ESC 2022 – Preventicus gets halfway there

Improving atrial fibrillation diagnosis is one thing; improving outcomes another.

Using a smartphone app to monitor patients’ heartbeats can double the rate of detection and treatment of atrial fibrillation compared with conventional screening, according to a study presented at the ESC meeting at the weekend. But with no improvement in stroke or other outcomes yet proven, it is unclear how the research might affect the app’s developer, Preventicus.

The private German group has other problems. A vast trial set for next year will look at whether the Apple Watch – which is already FDA-cleared to detect abnormal heart rhythms – can help patients already diagnosed with AF to minimise use of blood thinners. And the perennial questions around how these apps are paid for will also weigh on Preventicus.

The EBrave-AF trial enrolled 5,551 people aged 50-90 without an AF diagnosis but who were at elevated risk of stroke. Participants were randomly assigned to six months of digital or conventional atrial fibrillation screening. Those in the digital arm downloaded Preventicus’s Heartbeats app to their own smartphone; the app measures pulse wave irregularities using the phone’s photoplethysmographic sensor – in simpler terms, the user places a finger on the phone camera lens and light is used to measure the pulse through the skin. 

Finger on the pulse

Subjects in the app arm measured their pulse in this way for one minute, twice a day for 14 days, then twice a week, with push notifications used as reminders. If an abnormal rhythm was detected, the user was posted a patch to record a 14-day electrocardiogram that they then returned by post.

The researchers evaluated the trace, and, if an arrhythmia was detected, sent the results to the study participant and asked them to consult their local physician. The doctor then made a treatment decision but was not involved in the study.

In the digital arm 38 subjects (1.3%) had newly diagnosed AF that led to their doctors prescribing oral anticoagulants, the study’s primary endpoint, versus 17 (0.6%) of those monitored via conventional means. This yielded an odds ratio of 2.12 and a p value of 0.01.

Subjects who did not reach the primary endpoint in the first six months were then invited to join a second study phase in which they would be crossed over into the other monitoring group; 4,752 participants did so. Again, digital screening beat conventional methods, with 33 subjects in the app group having newly diagnosed and treated AF, versus 12 in the control group. There the odds ratio was 2.75 and the p value 0.001.

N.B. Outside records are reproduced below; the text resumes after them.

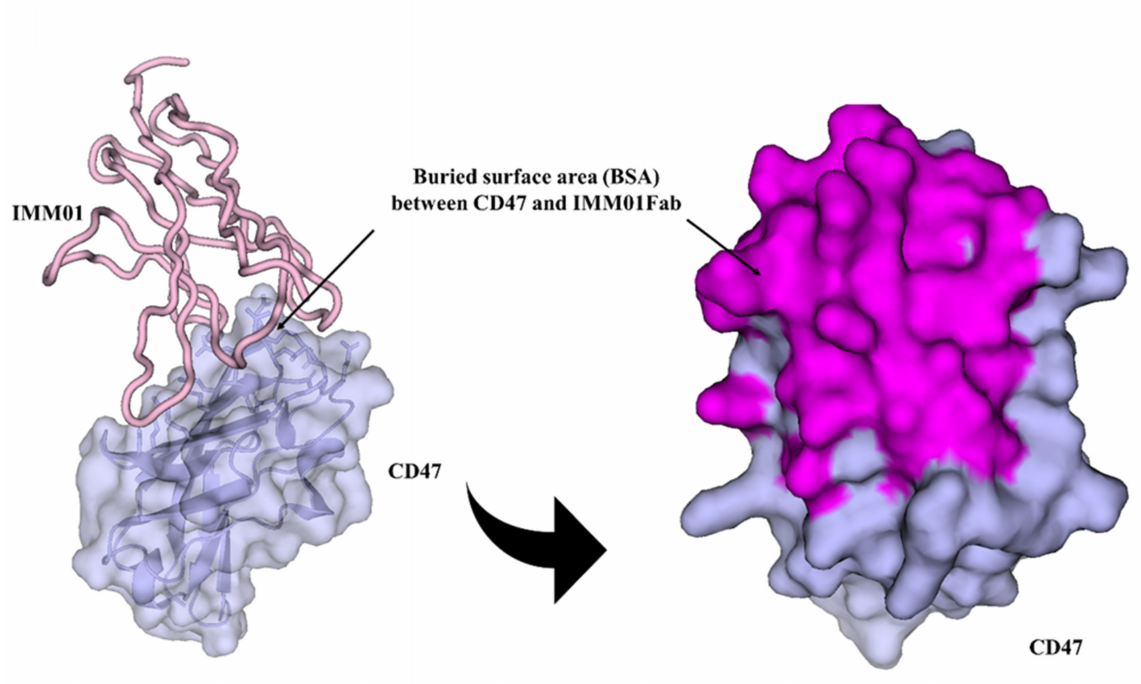
Figure 8. Buried surface area (BSA) between chain A (IMM01) and chain C (CD47). Chain A and chain C are shown in pink and light blue, respectively. The CD47 is shown as surface, and the interfacing residues are highlighted in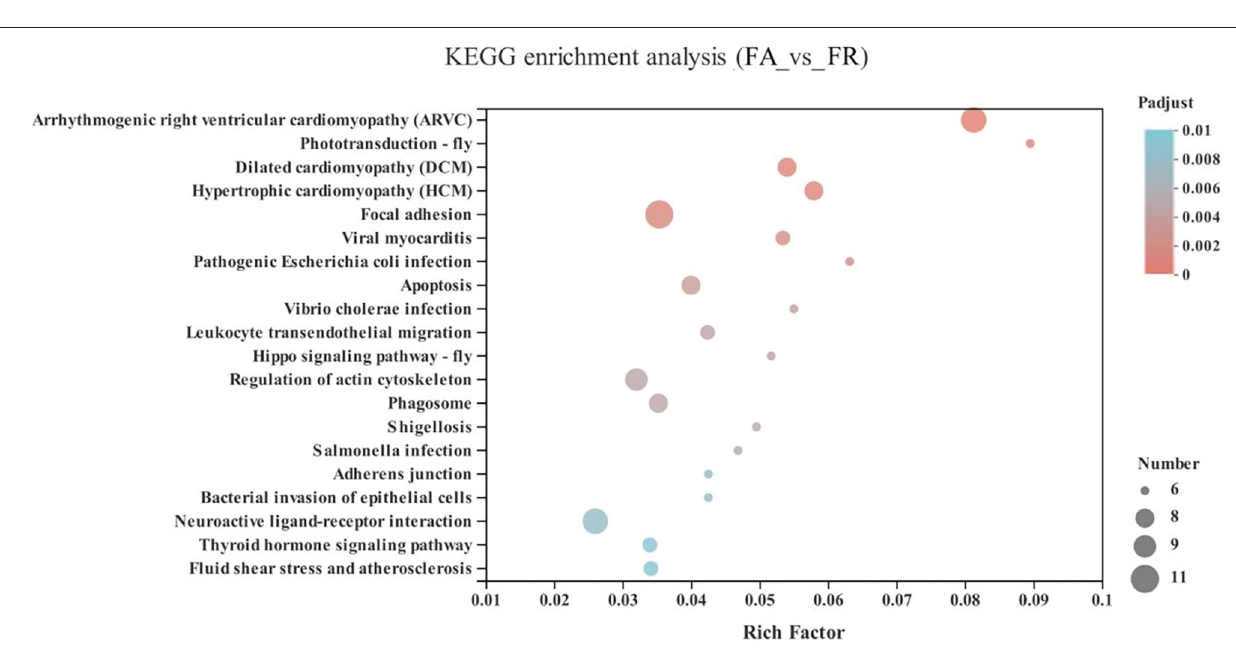
and energy were enriched between groups ( P <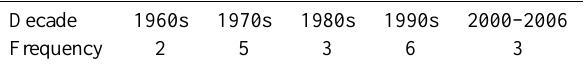
Figure 2. (a) Nitrate concentration record from the shallow ice core; (b–d) show seasonal peaks of NO − two sections of the ice core (data shown in b, c and d are 3-point running averages). Vertical dashed lines in (a) indicate the years of snowfall at relevant depths.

The app is available for both Apple and Android phones; there are no data on whether it is equally accurate on both systems. 

Hard data

The importance of clinical data to back efforts to gain approval and reimbursement of healthcare apps has become increasingly obvious of late (Better Therapeutics banks on data and partnerships, August 18, 2022). But in Preventicus’s case, this data might not get it much further forward. 

For a start, apps to detect arrythmias already exist; the Apple Watch has been an approved medical device for four years now thanks to its ECG capabilities, and even that was not the first (Apple takes a bite out of Alivecor, September 13, 2018).

Arguably the Apple Watch is a more useful tool, since it can detect arrythmias in a passive way; all the user need do is switch the option on in the settings. Preventicus’s app requires what Professor Axel Bauer of Innsbruck Medical University, presenting the EBrave-AF data at the ESC meeting on Saturday, called “active willingness” to take repeated measurements. 

Secondly, and more importantly, none of these technologies has been proven to decrease the risk of stroke – the most damaging of AF’s sequelae. Prof Bauer concluded his presentation by saying that future studies would be needed to test whether digital screening for AF leads to better treatment outcomes. 

The React-AF trial is intended as a step in this direction. An academic trial slated for next year, React-AF will compare current standard of care – continuous therapy with oral anticoagulants – with short bursts of anticoagulant drugs taken only when an Apple Watch detects prolonged atrial fibrillation. The notion is that this should maintain the benefits of the blood thinners while limiting the risk of bleeding they carry – not to mention the expense. 

This is the kind of use to which passive surveillance, running constantly in the background on a wearable device can be put; it would not be possible with something like Preventicus’s app. 

Heartbeats is free to download, but operates on a subscription model – in the UK it costs £4.99 per month or £24.49 per year. It is not clear if reimbursement is available or whether users simply pay out of pocket. The EBrave-AF data are certainly unlikely to persuade payers to fork out.